::: Dataset records :::

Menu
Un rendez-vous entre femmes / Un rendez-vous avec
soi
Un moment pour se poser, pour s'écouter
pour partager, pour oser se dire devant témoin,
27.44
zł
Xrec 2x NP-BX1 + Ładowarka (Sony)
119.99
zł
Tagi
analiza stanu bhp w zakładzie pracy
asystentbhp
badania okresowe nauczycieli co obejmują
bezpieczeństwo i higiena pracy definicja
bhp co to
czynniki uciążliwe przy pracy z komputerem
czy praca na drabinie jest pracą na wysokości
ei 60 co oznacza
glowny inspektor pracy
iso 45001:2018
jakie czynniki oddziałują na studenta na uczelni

:::
::: Dataset records :::

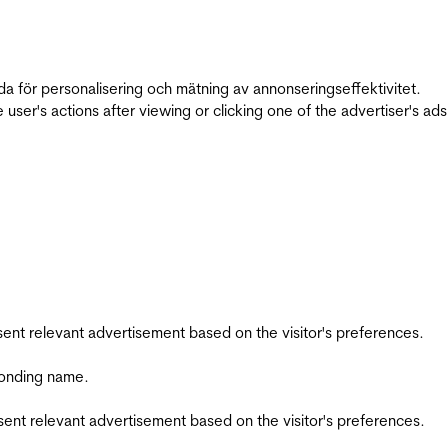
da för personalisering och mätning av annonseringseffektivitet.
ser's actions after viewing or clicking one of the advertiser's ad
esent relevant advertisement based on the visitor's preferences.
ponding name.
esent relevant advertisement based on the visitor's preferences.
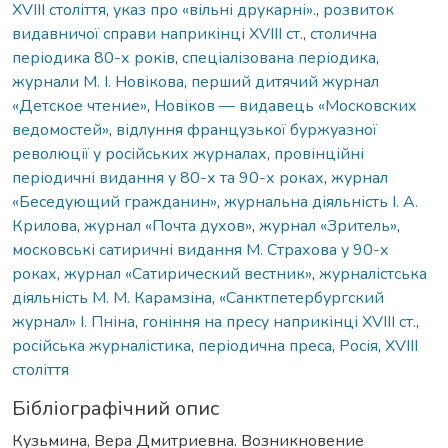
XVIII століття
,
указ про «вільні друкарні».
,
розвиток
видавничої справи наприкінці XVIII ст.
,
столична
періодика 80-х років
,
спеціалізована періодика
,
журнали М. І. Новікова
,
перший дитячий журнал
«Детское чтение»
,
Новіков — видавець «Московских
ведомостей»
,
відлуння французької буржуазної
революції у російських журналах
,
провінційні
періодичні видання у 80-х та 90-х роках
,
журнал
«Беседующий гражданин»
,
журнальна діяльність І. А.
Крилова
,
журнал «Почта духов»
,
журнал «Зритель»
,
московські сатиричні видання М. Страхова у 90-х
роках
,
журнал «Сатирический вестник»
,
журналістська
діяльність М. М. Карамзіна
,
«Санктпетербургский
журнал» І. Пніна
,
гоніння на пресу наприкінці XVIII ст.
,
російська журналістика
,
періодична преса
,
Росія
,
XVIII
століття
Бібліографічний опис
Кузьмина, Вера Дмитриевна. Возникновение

:::

> **Aim of the task**
Please collect every line from the listing above that contains the string "czynniki" and copy each one in full. Case counts.

> **Exercise answer**
czynniki uciążliwe przy pracy z komputerem
jakie czynniki oddziałują na studenta na uczelni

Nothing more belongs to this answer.